Age compression rattles the toy biz

As toy buyers and sellers ride up and down the elevators and trudge from one showroom to the next at this year's American International Toy Fair, KAGOY is sure to be at the forefront of their minds. No, it's not the...
February 1, 1999

As toy buyers and sellers ride up and down the elevators and trudge from one showroom to the next at this year’s American International Toy Fair, KAGOY is sure to be at the forefront of their minds. No, it’s not the name for a new talking plush poised to deliver Furby-like sales next Christmas; rather, it’s a trend that’s causing an industrywide identity crisis. Also known as age compression, KAGOY (stands for ‘kids are getting older younger’) is the term used to refer to the reality that kids are outgrowing their toys at an earlier age than they did a generation ago.

**********

→ **Required task A**
Put the stretch of the entries from the line containing "Provided: Provided -> Different" through the last line of the entries into a JSON list of strings, one string per line, with blank lines left out.

→ **Stored records**
**********

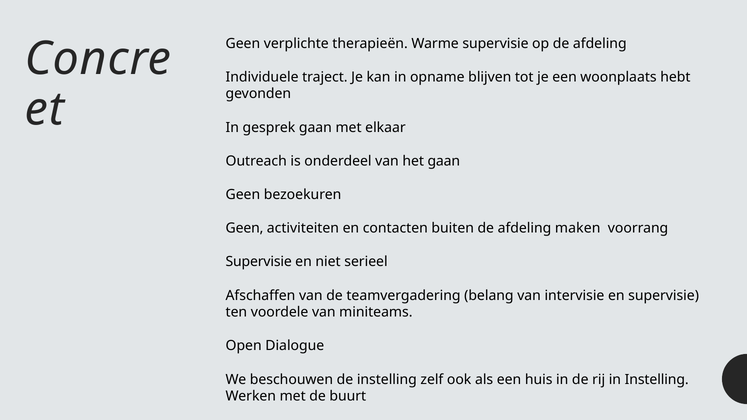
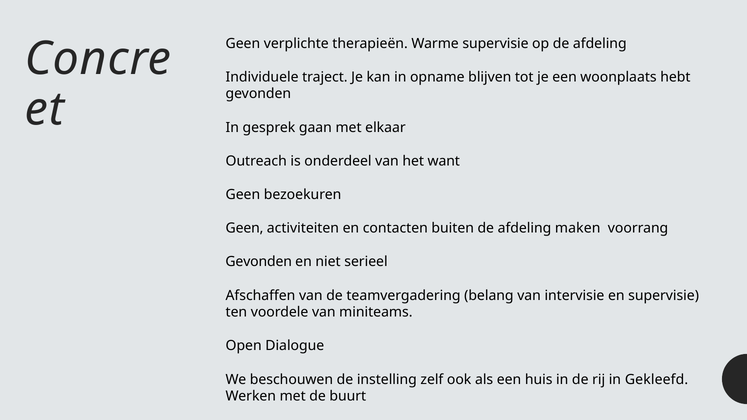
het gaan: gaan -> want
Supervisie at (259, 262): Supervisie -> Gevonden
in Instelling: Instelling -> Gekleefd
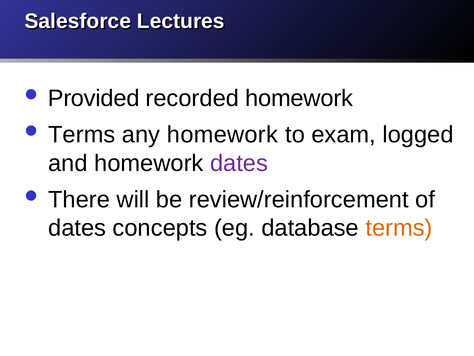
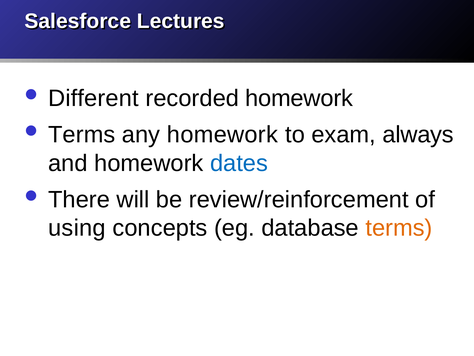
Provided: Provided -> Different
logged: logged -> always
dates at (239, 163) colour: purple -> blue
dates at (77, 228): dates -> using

**********

→ **Required task B**
Please reproduce the age compression article in full, word for word.

→ **Complete output A**
[
  "Provided: Provided -> Different",
  "logged: logged -> always",
  "dates at (239, 163) colour: purple -> blue",
  "dates at (77, 228): dates -> using"
]

→ **Complete output B**
Age compression rattles the toy biz

As toy buyers and sellers ride up and down the elevators and trudge from one showroom to the next at this year's American International Toy Fair, KAGOY is sure to be at the forefront of their minds. No, it's not the...
February 1, 1999

As toy buyers and sellers ride up and down the elevators and trudge from one showroom to the next at this year’s American International Toy Fair, KAGOY is sure to be at the forefront of their minds. No, it’s not the name for a new talking plush poised to deliver Furby-like sales next Christmas; rather, it’s a trend that’s causing an industrywide identity crisis. Also known as age compression, KAGOY (stands for ‘kids are getting older younger’) is the term used to refer to the reality that kids are outgrowing their toys at an earlier age than they did a generation ago.